O problema era que a Flu Trends só podia medir o que as pessoas procuravam; ela não analisava porque estavam procurando por essas palavras. Removendo a entrada humana e deixando os dados brutos fazer o trabalho, o modelo tinha que fazer suas previsões usando apenas consultas de pesquisa dos poucos anos anteriores. Embora esses 45 termos correspondessem aos surtos sazonais regulares de 2003-8, eles não refletiam a pandemia que surgiu em 2009.

Seis meses após o início da pandemia, o Google – que agora tinha o benefício de uma visão a posteriori – actualizou o seu modelo de modo a corresponder aos dados do CDC de 2009. Apesar dessas mudanças, a versão atualizada do Flu Trends encontrou dificuldades novamente no inverno passado, quando superestimou o tamanho da epidemia de gripe no estado de Nova York. Os incidentes de 2009 e 2012 levantaram a questão de quão boas são as Tendências da Gripe na previsão de epidemias futuras, ao contrário de meramente encontrar padrões em dados passados.
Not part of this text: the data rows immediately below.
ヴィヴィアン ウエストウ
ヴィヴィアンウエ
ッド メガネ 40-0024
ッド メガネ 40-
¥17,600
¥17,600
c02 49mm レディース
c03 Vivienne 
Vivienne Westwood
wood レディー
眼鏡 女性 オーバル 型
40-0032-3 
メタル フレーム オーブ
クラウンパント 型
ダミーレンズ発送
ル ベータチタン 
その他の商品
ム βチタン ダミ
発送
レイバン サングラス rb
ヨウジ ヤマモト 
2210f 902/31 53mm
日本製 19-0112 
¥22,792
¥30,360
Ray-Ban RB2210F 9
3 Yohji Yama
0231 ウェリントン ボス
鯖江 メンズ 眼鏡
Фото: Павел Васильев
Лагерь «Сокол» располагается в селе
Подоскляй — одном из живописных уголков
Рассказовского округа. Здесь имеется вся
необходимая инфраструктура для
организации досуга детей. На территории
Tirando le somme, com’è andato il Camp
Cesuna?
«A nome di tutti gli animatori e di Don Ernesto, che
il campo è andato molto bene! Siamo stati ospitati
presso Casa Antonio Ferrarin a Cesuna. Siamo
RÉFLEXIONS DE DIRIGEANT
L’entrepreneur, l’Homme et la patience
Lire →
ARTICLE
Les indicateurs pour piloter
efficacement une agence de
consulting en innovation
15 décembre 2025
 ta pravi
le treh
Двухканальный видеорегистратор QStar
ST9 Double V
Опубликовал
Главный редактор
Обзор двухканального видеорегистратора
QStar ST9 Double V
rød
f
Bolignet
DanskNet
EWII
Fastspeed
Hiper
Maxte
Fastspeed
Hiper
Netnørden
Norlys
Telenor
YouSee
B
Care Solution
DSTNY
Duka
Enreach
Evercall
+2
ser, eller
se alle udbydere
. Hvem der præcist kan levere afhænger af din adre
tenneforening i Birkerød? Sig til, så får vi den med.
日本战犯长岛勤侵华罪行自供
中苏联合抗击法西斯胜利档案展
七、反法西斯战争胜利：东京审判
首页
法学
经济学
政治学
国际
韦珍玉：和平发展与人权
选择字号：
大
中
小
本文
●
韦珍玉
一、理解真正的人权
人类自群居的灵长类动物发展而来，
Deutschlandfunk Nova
Numa nova análise, publicada na revista PLOS Computational Biology, pesquisadores dos EUA relatam que existem “erros substanciais nas estimativas do Google Flu Trends sobre o tempo e intensidade da gripe”. Isto é baseado na comparação das previsões do Google Flu Trends e dos dados reais da epidemia a nível nacional, regional e local entre 2003 e 2013

Aven quando o comportamento da pesquisa foi correlacionado com os casos de gripe, o modelo às vezes sugere medidas importantes de saúde pública, tais como pico de surtos e casos cumulativos. As previsões foram particularmente amplas em 2009 e 2012:

Modelo original e atualizado do Google Flu Trends (GFT) em comparação com os dados do CDC influenza-like disease (ILI). PLOS Biologia Computacional 9:10

Apesar de terem criticado certos aspectos do modelo das Tendências da Gripe, os pesquisadores acham que o monitoramento de consultas de pesquisa na internet ainda pode ser valioso, especialmente se estiver ligado a outros métodos de vigilância e previsão.

Outros pesquisadores também sugeriram que outras fontes de dados digitais – desde feeds do Twitter até GPS de telefones celulares – têm potencial para serem ferramentas úteis para o estudo de epidemias. Além de ajudar a analisar surtos, tais métodos poderiam permitir aos pesquisadores analisar o movimento humano e a disseminação de informações de saúde pública (ou desinformação).

Embora muita atenção tenha sido dada a ferramentas baseadas na web, há outro tipo de grande dado que já está tendo um enorme impacto na pesquisa de doenças. O sequenciamento genético está permitindo que os pesquisadores analisem juntos como as doenças transmitem e de onde elas podem vir. Os dados sequenciais podem até revelar a existência de uma nova variante da doença: no início desta semana, os pesquisadores anunciaram um novo tipo de vírus da dengue.

Não há dúvida de que os grandes dados terão algumas aplicações importantes nos próximos anos, seja na medicina ou em outras áreas. Mas os defensores precisam ter cuidado com o que eles usam para ilustrar as idéias. Embora haja muitos exemplos de sucesso surgindo, ainda não está claro que o Google Flu Trends seja um deles.